| EXERCISE INSTRUCTIONS |
Every line from the one with "secretariat.ledi@u-bourgogne.fr" through the end of the entries below should be written out exactly; the pictures should not.

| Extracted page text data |

────────────────────

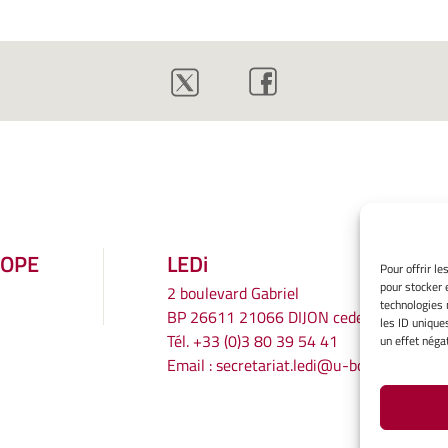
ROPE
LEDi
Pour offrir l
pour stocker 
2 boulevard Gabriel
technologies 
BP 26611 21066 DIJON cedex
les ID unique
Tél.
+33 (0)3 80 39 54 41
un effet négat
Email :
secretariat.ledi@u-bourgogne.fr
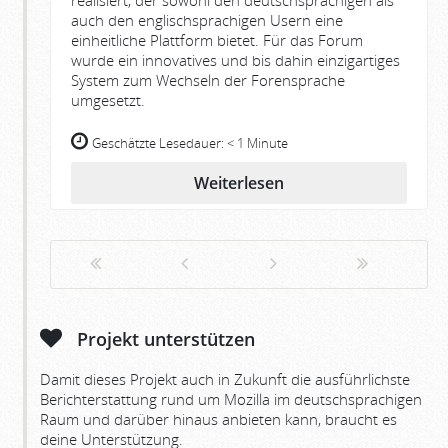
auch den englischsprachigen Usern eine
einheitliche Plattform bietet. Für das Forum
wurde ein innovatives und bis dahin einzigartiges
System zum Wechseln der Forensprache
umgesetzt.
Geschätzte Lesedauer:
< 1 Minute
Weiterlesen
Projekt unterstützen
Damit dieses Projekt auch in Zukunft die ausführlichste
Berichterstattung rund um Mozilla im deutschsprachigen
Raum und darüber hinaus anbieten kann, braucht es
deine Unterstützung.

────────────────────

| RESPONSE FOR THIS EXERCISE |
secretariat.ledi@u-bourgogne.fr
auch den englischsprachigen Usern eine
einheitliche Plattform bietet. Für das Forum
wurde ein innovatives und bis dahin einzigartiges
System zum Wechseln der Forensprache
umgesetzt.
Geschätzte Lesedauer:
< 1 Minute
Weiterlesen
Projekt unterstützen
Damit dieses Projekt auch in Zukunft die ausführlichste
Berichterstattung rund um Mozilla im deutschsprachigen
Raum und darüber hinaus anbieten kann, braucht es
deine Unterstützung.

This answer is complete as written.